Work to be completed: Below are entries; copy exactly the lines from the one with "from a Virtual Machine" through the one with "disk to remove.", both included, and leave out the rest.

Supplied material:
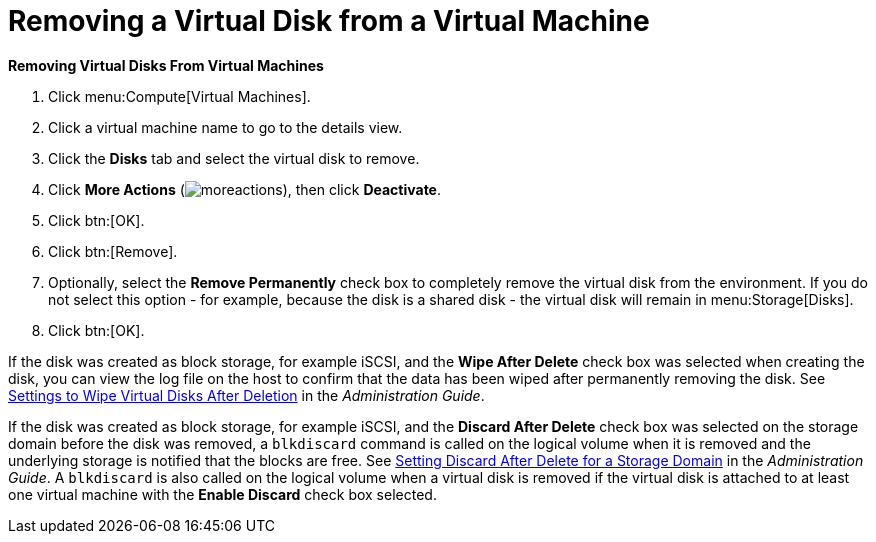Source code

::_content-type: PROCEDURE
:_content-type: PROCEDURE
:_content-type: PROCEDURE
[id="Removing_Virtual_Disks_From_Virtual_Machines"]
= Removing a Virtual Disk from a Virtual Machine

*Removing Virtual Disks From Virtual Machines*

. Click menu:Compute[Virtual Machines].
. Click a virtual machine name to go to the details view.
. Click the *Disks* tab and select the virtual disk to remove.
. Click *More Actions* (image:common/images/moreactions.png[Title="More Actions menu"]), then click *Deactivate*.
. Click btn:[OK].
. Click btn:[Remove].
. Optionally, select the *Remove Permanently* check box to completely remove the virtual disk from the environment. If you do not select this option - for example, because the disk is a shared disk - the virtual disk will remain in menu:Storage[Disks].
. Click btn:[OK].


If the disk was created as block storage, for example iSCSI, and the *Wipe After Delete* check box was selected when creating the disk, you can view the log file on the host to confirm that the data has been wiped after permanently removing the disk. See link:{URL_virt_product_docs}{URL_format}administration_guide/index#Settings_to_Wipe_Virtual_Disks_After_Deletion[Settings to Wipe Virtual Disks After Deletion] in the _Administration Guide_.

If the disk was created as block storage, for example iSCSI, and the *Discard After Delete* check box was selected on the storage domain before the disk was removed, a `blkdiscard` command is called on the logical volume when it is removed and the underlying storage is notified that the blocks are free. See link:{URL_virt_product_docs}{URL_format}administration_guide/index#Setting_Discard_After_Delete_for_a_Storage_Domain[Setting Discard After Delete for a Storage Domain] in the _Administration Guide_. A `blkdiscard` is also called on the logical volume when a virtual disk is removed if the virtual disk is attached to at least one virtual machine with the *Enable Discard* check box selected.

Final answer:
= Removing a Virtual Disk from a Virtual Machine

*Removing Virtual Disks From Virtual Machines*

. Click menu:Compute[Virtual Machines].
. Click a virtual machine name to go to the details view.
. Click the *Disks* tab and select the virtual disk to remove.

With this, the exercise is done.